**INFORMATION GIVEN**
========================================================================

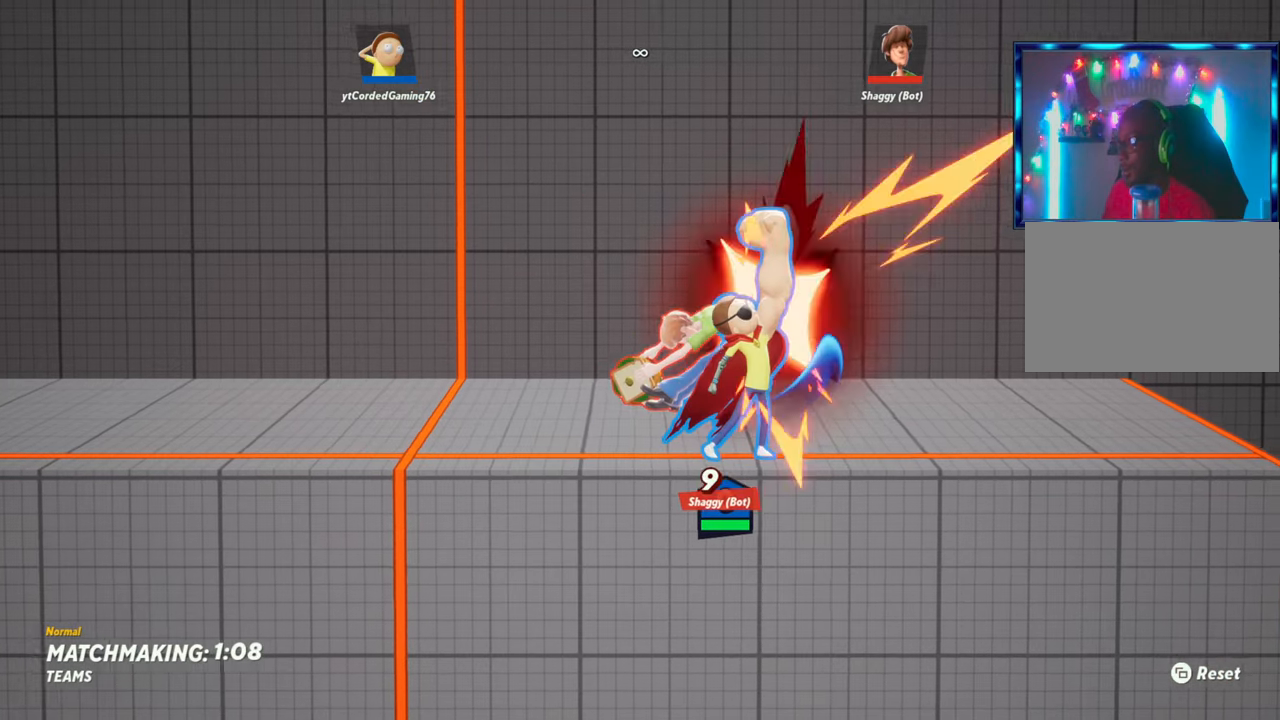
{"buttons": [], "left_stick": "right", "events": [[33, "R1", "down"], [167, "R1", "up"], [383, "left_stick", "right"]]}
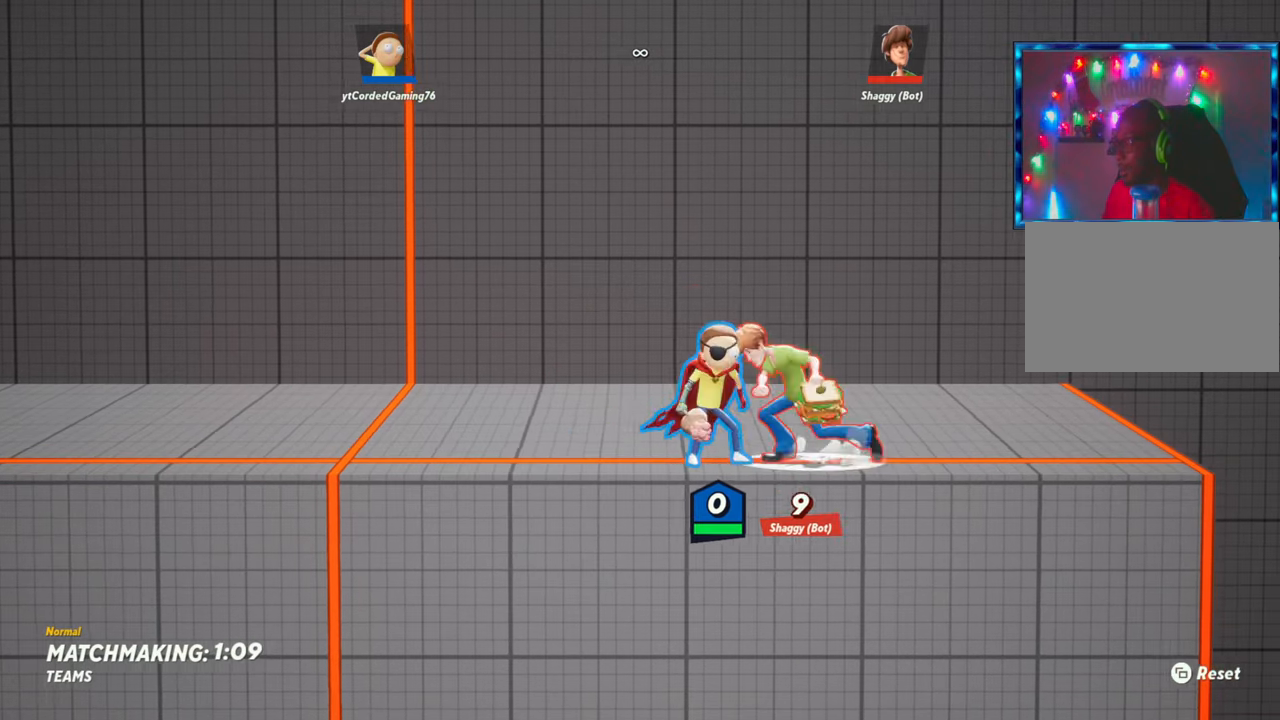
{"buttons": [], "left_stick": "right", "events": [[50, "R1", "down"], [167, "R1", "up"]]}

========================================================================

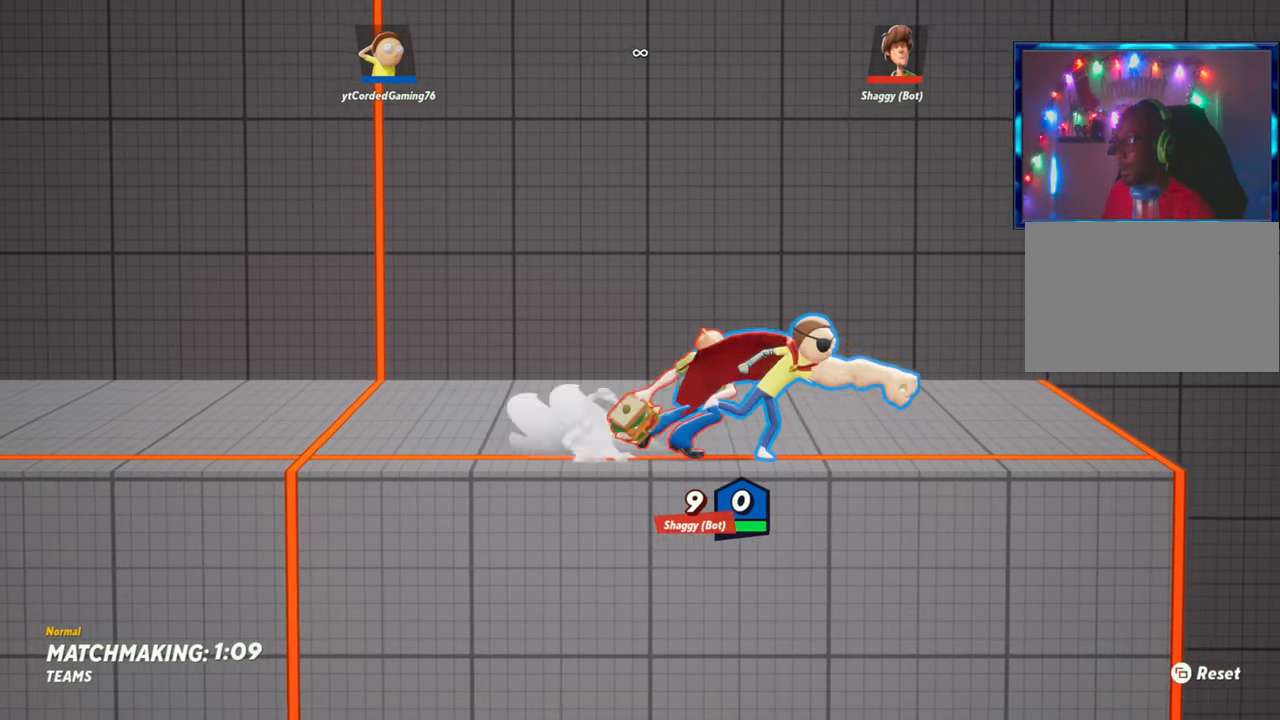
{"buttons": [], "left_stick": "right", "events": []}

========================================================================

**WORK TO BE COMPLETED**
Find the word "down" in the records, and report each line that has it.

**RESULT OF THE EXERCISE**
{"buttons": [], "left_stick": "right", "events": [[33, "R1", "down"], [167, "R1", "up"], [383, "left_stick", "right"]]}
{"buttons": [], "left_stick": "right", "events": [[50, "R1", "down"], [167, "R1", "up"]]}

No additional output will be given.